Von der Leine: Beim Treffen in Sotschi 2007 durfte Wladimir Putins Labrador-Hündin frei herumlaufen. Kanzlerin Angela Merkel leidet unter Hunde-Angst. Was wusste der EX-KGB-Mann davon? Archivbild: dpa

Berlin. Der russische Präsident Wladimir Putin wusste vor seinem Treffen mit Angela Merkel 2007 in Sotschi womöglich doch von der Hunde-Angst der Kanzlerin.
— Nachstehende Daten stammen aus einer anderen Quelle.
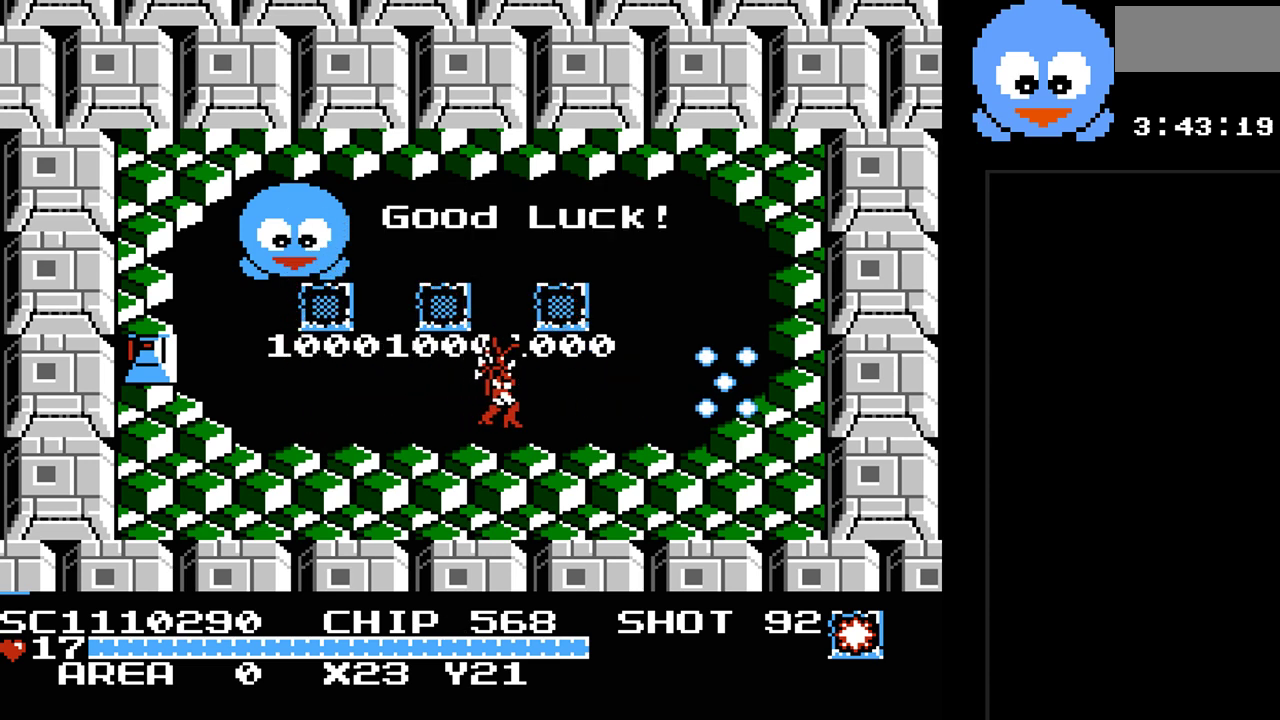
{"buttons": ["Y"], "events": []}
Vor gut einer Woche sagte er im "Bild"-Interview, er habe Merkel bei der Begegnung mit seiner Labrador-Hündin Koni nicht erschrecken wollen. "Das wusste ich nicht." In Berliner Regierungskreisen wird dem laut "Bild"-Informationen nun widersprochen.

Putins Mitarbeiter wurden demnach zu Merkels Antrittsbesuch in Moskau Anfang 2006 über die Hunde-Angst der frisch gewählten Bundeskanzlerin informiert. Als Reaktion darauf habe Putin der Kanzlerin einen Stoffhund geschenkt. Warum er sein damaliges Wissen nun nicht mehr wahrhaben wolle, wisse man sich in der Bundesregierung nicht zu erklären, schreibt die Zeitung. Putin hatte in Sotschi seine ungestüme Labrador-Hündin ins Zimmer gelassen, die auch an der Kanzlerin schnüffelte. Auf deutscher Seite wurde nicht ausgeschlossen, dass Putin die Kanzlerin in Bedrängnis bringen wollte.